- What you will do
In your copy, reproduce each entry exactly and include no picture.

(Stored data entries)
+ + + + +

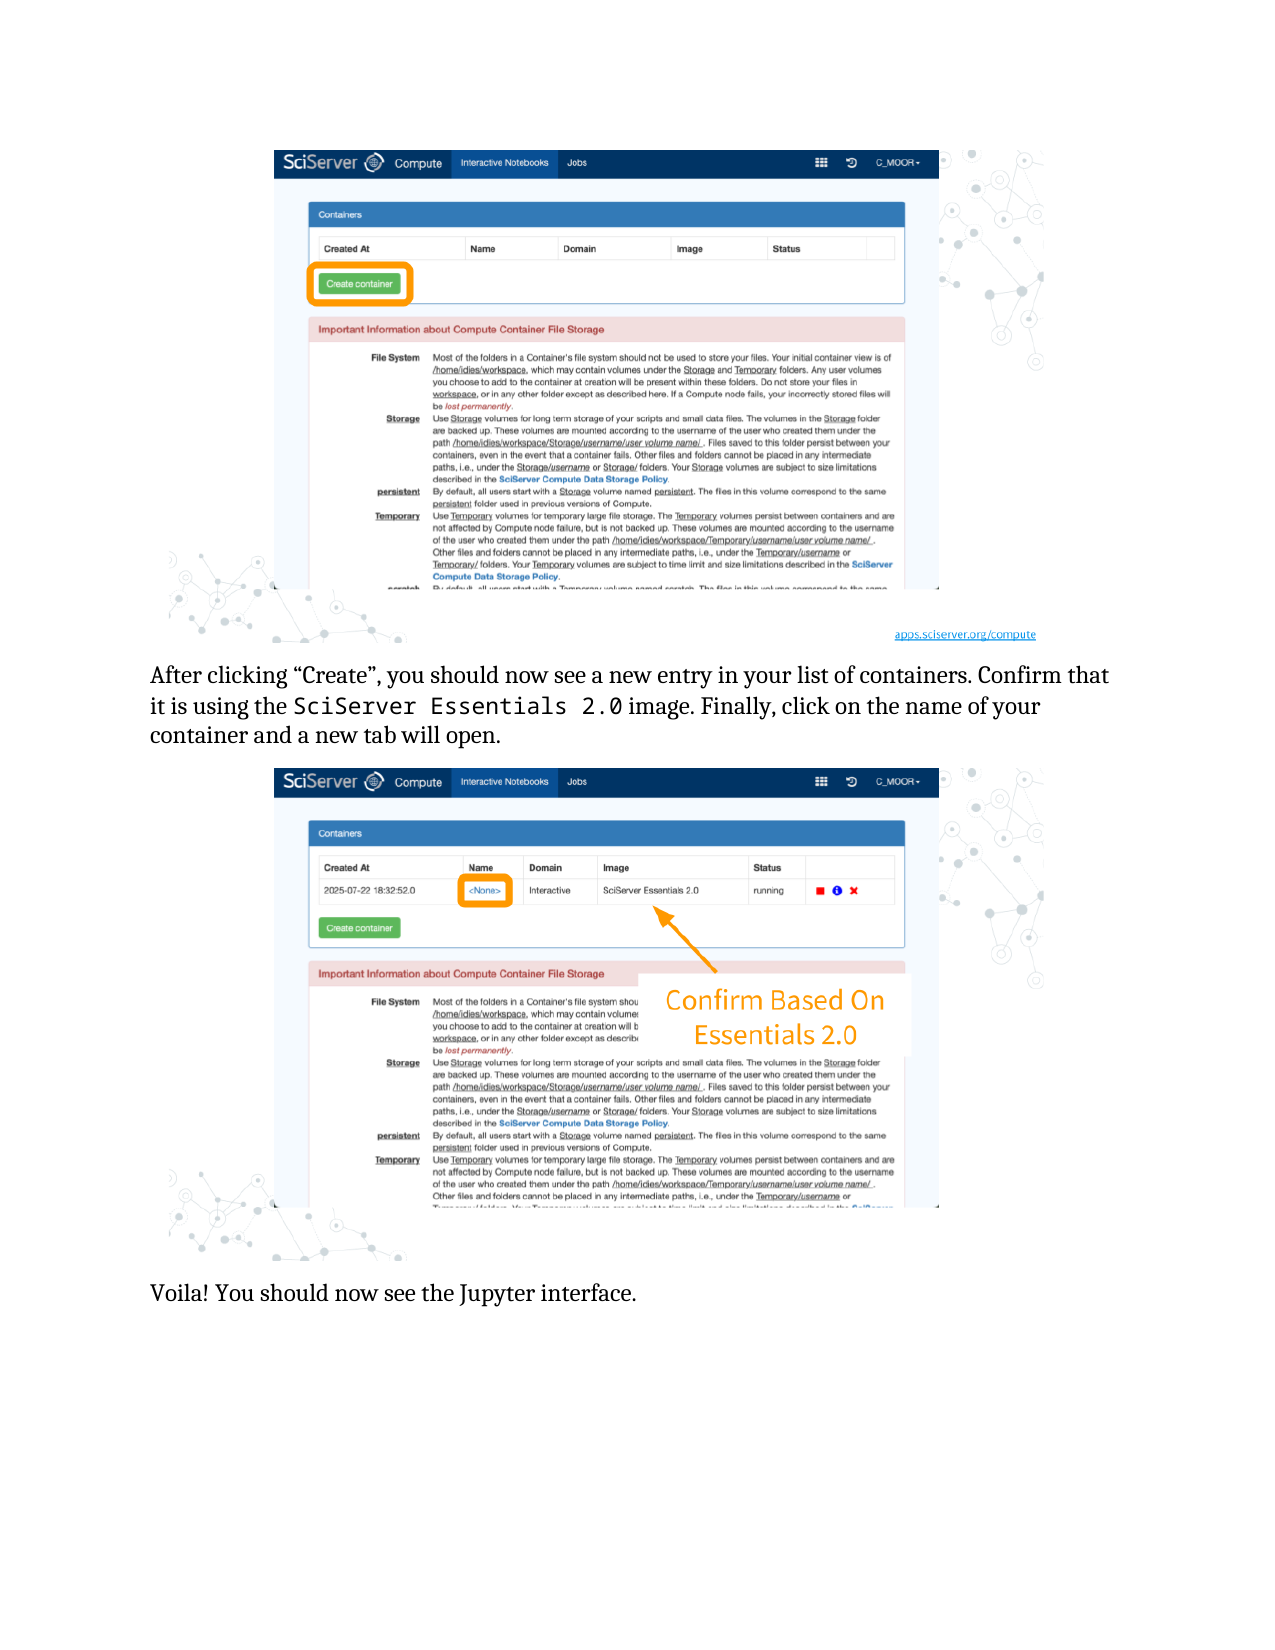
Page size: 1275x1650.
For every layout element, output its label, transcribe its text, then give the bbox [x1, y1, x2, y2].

picture [168, 768, 1044, 1261]
text Voila! You should now see the Jupyter interface. [150, 1279, 1125, 1308]
picture [168, 150, 1044, 643]
text After clicking “Create”, you should now see a new entry in your list of containers. Confirm that it is using the SciServer Essentials 2.0 image. Finally, click on the name of your container and a new tab will open. [150, 661, 1125, 750]
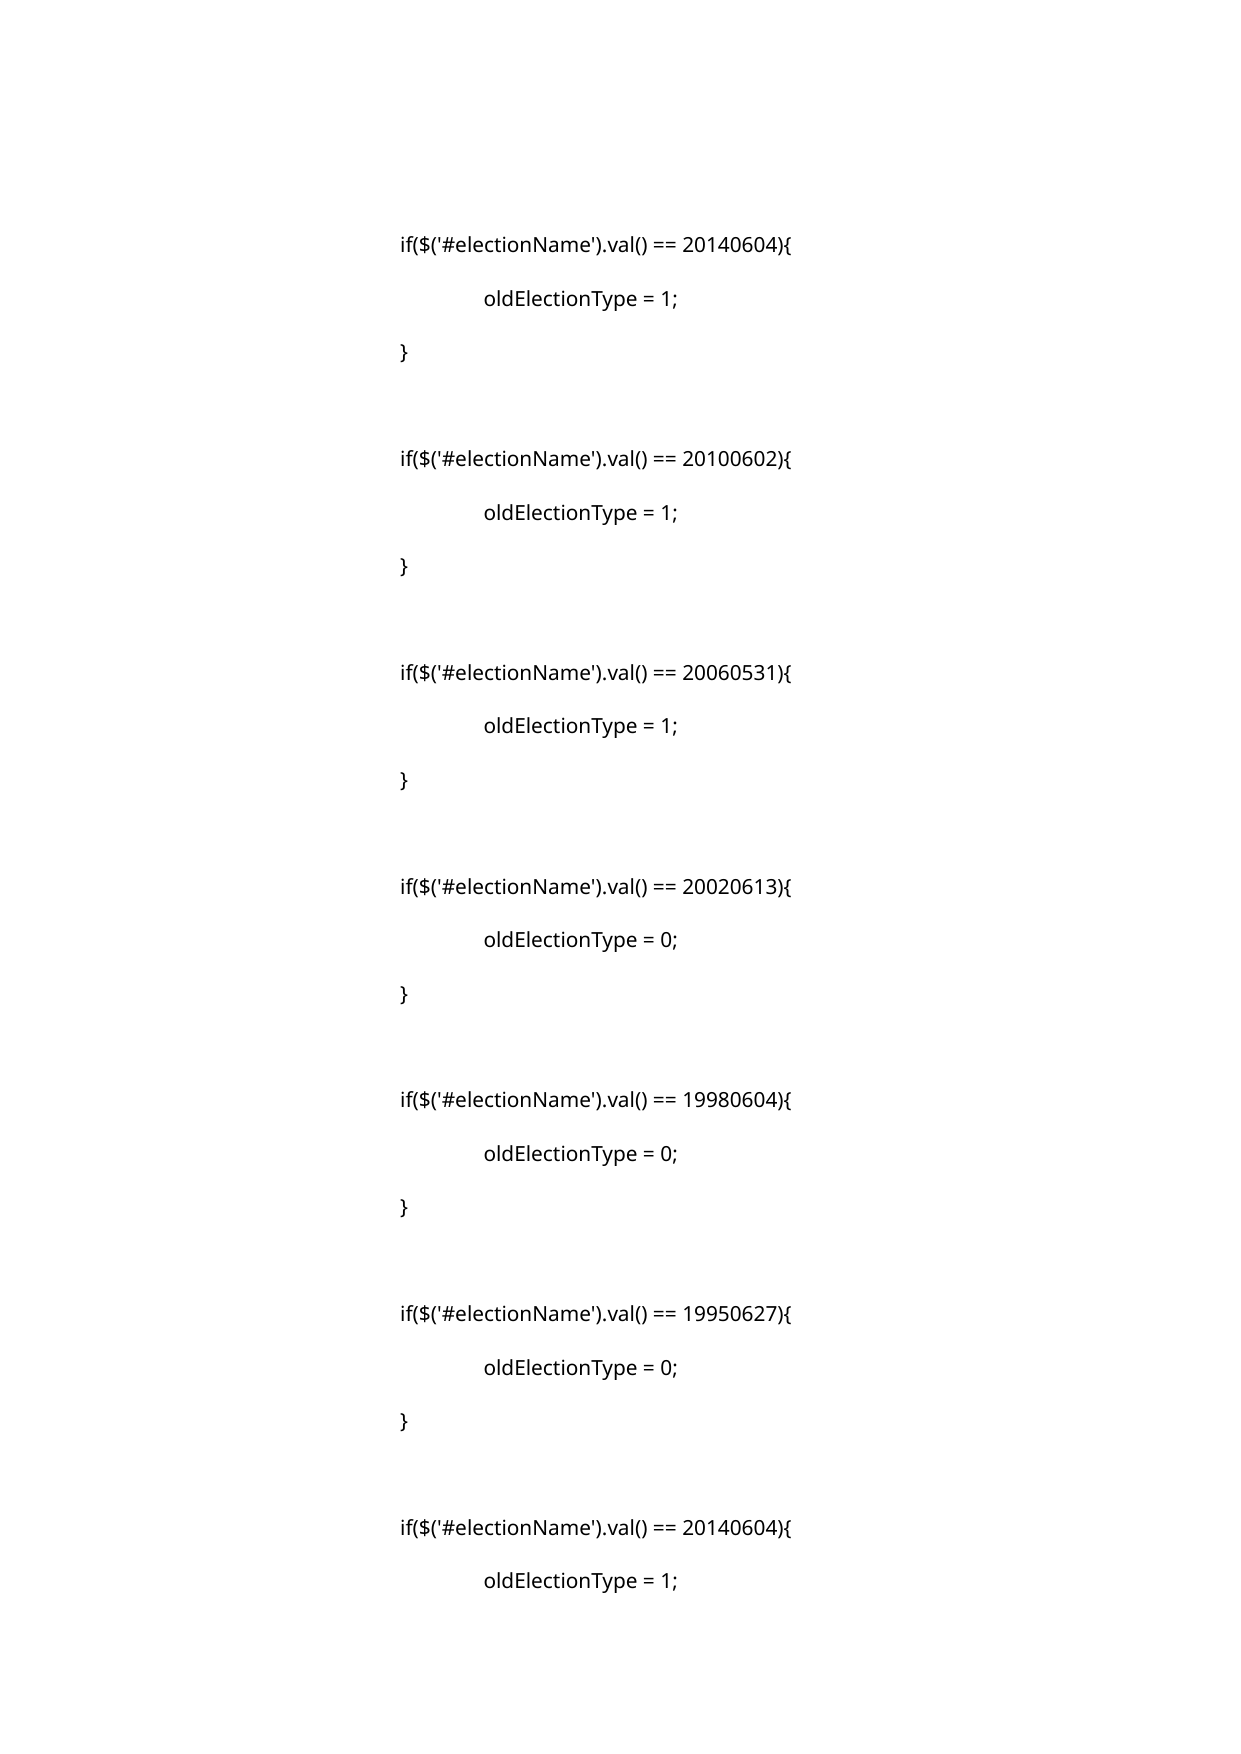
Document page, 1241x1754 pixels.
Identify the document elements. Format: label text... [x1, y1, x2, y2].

text } [150, 337, 1090, 366]
text if($('#electionName').val() == 20100602){ [150, 444, 1090, 473]
text } [150, 979, 1090, 1007]
text } [150, 765, 1090, 793]
text oldElectionType = 0; [150, 925, 1090, 954]
text } [150, 1192, 1090, 1221]
text oldElectionType = 1; [150, 1567, 1090, 1595]
text } [150, 1406, 1090, 1435]
text if($('#electionName').val() == 20060531){ [150, 658, 1090, 687]
text oldElectionType = 1; [150, 498, 1090, 526]
text if($('#electionName').val() == 19980604){ [150, 1086, 1090, 1114]
text } [150, 551, 1090, 580]
text oldElectionType = 0; [150, 1353, 1090, 1381]
text oldElectionType = 1; [150, 284, 1090, 312]
text if($('#electionName').val() == 20140604){ [150, 231, 1090, 259]
text oldElectionType = 0; [150, 1139, 1090, 1167]
text if($('#electionName').val() == 19950627){ [150, 1299, 1090, 1328]
text oldElectionType = 1; [150, 712, 1090, 740]
text if($('#electionName').val() == 20020613){ [150, 872, 1090, 900]
text if($('#electionName').val() == 20140604){ [150, 1513, 1090, 1542]
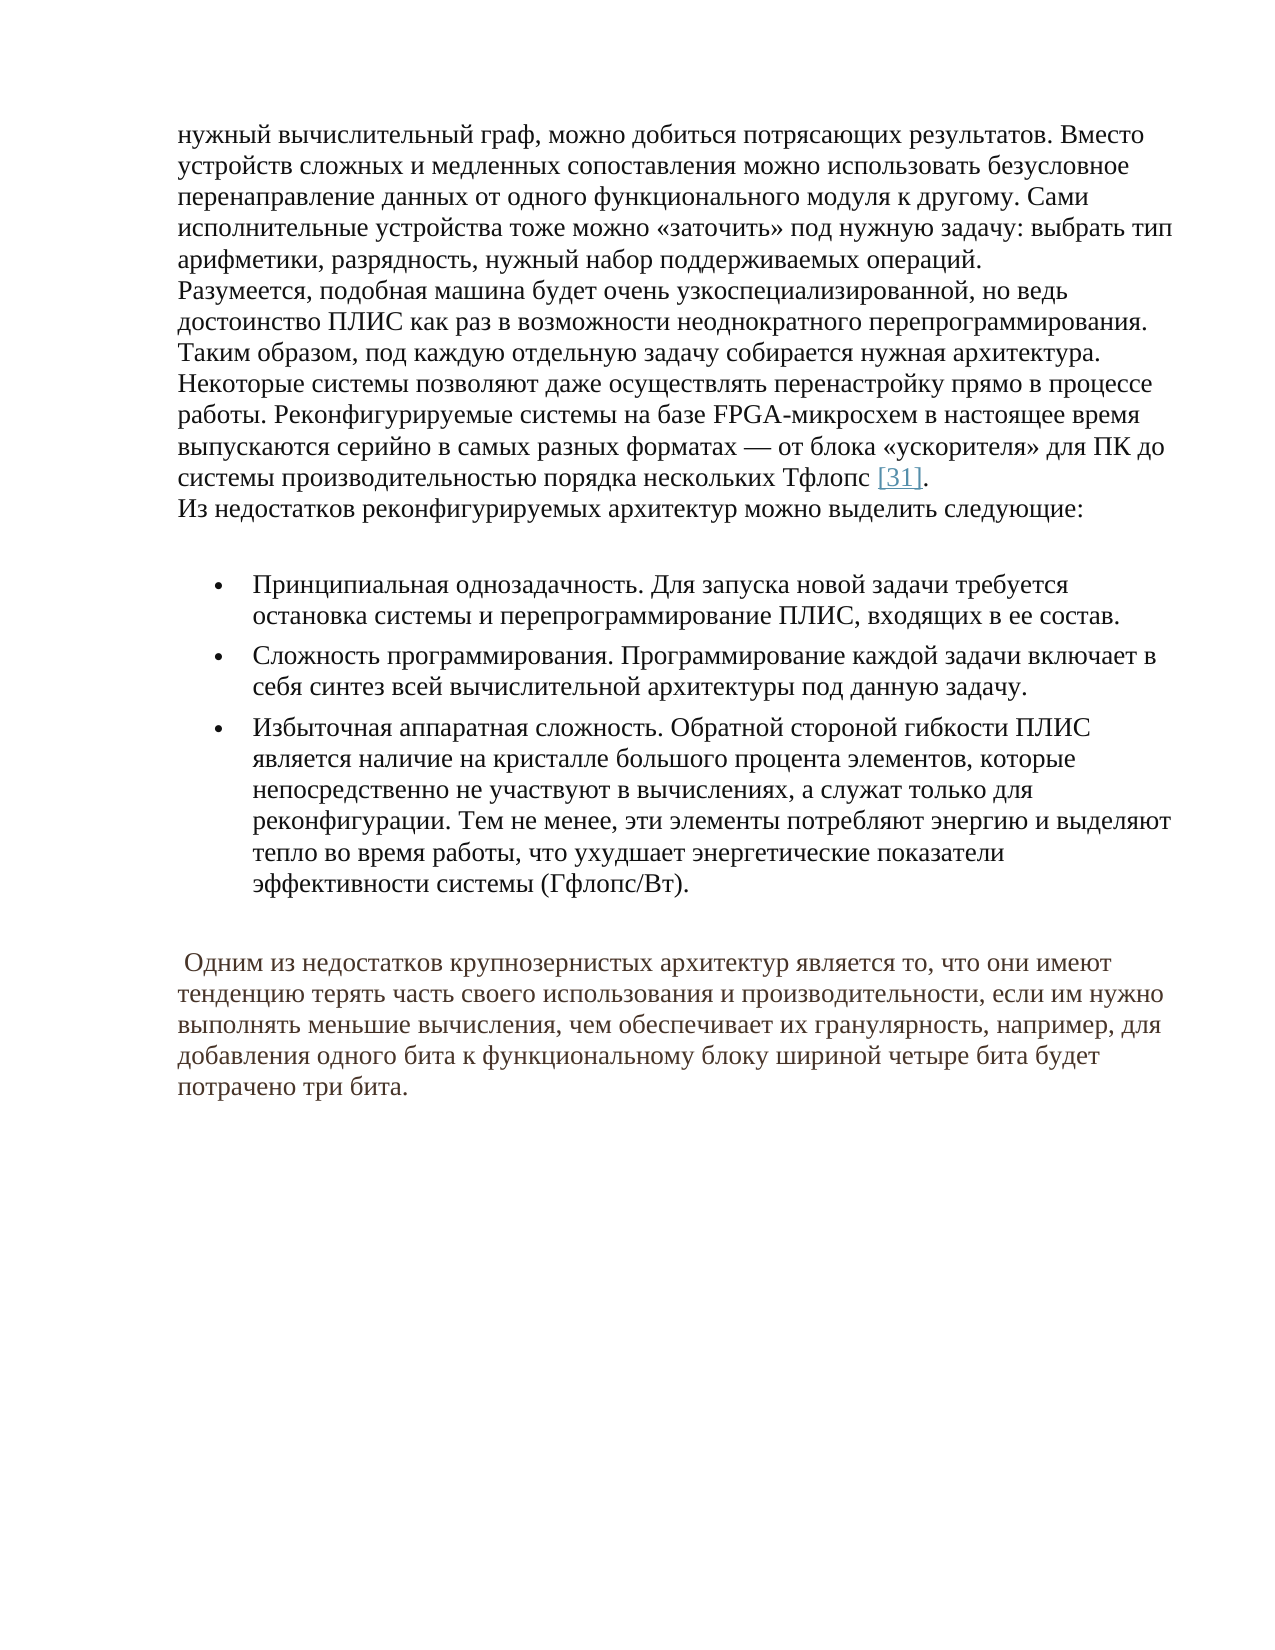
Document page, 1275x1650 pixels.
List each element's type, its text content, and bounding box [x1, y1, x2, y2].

+ + + + +

- Response
Page size: 1275x1650.
For every layout element, output its label, transcribe its text, then give the bbox [x1, y1, x2, y2].

picture [168, 768, 1044, 1261]
text Voila! You should now see the Jupyter interface. [150, 1279, 1125, 1308]
picture [168, 150, 1044, 643]
text After clicking “Create”, you should now see a new entry in your list of containers. Confirm that it is using the SciServer Essentials 2.0 image. Finally, click on the name of your container and a new tab will open. [150, 661, 1125, 750]
Document page, 1241x1754 pixels.
Identify the document elements. Format: label text... [x1, y1, x2, y2].

text } [150, 337, 1090, 366]
text if($('#electionName').val() == 20100602){ [150, 444, 1090, 473]
text } [150, 979, 1090, 1007]
text } [150, 765, 1090, 793]
text oldElectionType = 0; [150, 925, 1090, 954]
text } [150, 1192, 1090, 1221]
text oldElectionType = 1; [150, 1567, 1090, 1595]
text } [150, 1406, 1090, 1435]
text if($('#electionName').val() == 20060531){ [150, 658, 1090, 687]
text oldElectionType = 1; [150, 498, 1090, 526]
text if($('#electionName').val() == 19980604){ [150, 1086, 1090, 1114]
text } [150, 551, 1090, 580]
text oldElectionType = 0; [150, 1353, 1090, 1381]
text oldElectionType = 1; [150, 284, 1090, 312]
text if($('#electionName').val() == 20140604){ [150, 231, 1090, 259]
text oldElectionType = 0; [150, 1139, 1090, 1167]
text if($('#electionName').val() == 19950627){ [150, 1299, 1090, 1328]
text oldElectionType = 1; [150, 712, 1090, 740]
text if($('#electionName').val() == 20020613){ [150, 872, 1090, 900]
text if($('#electionName').val() == 20140604){ [150, 1513, 1090, 1542]
Document page, 1275x1650 pixels.
List each element's type, its text content, and bounding box [x1, y1, x2, y2].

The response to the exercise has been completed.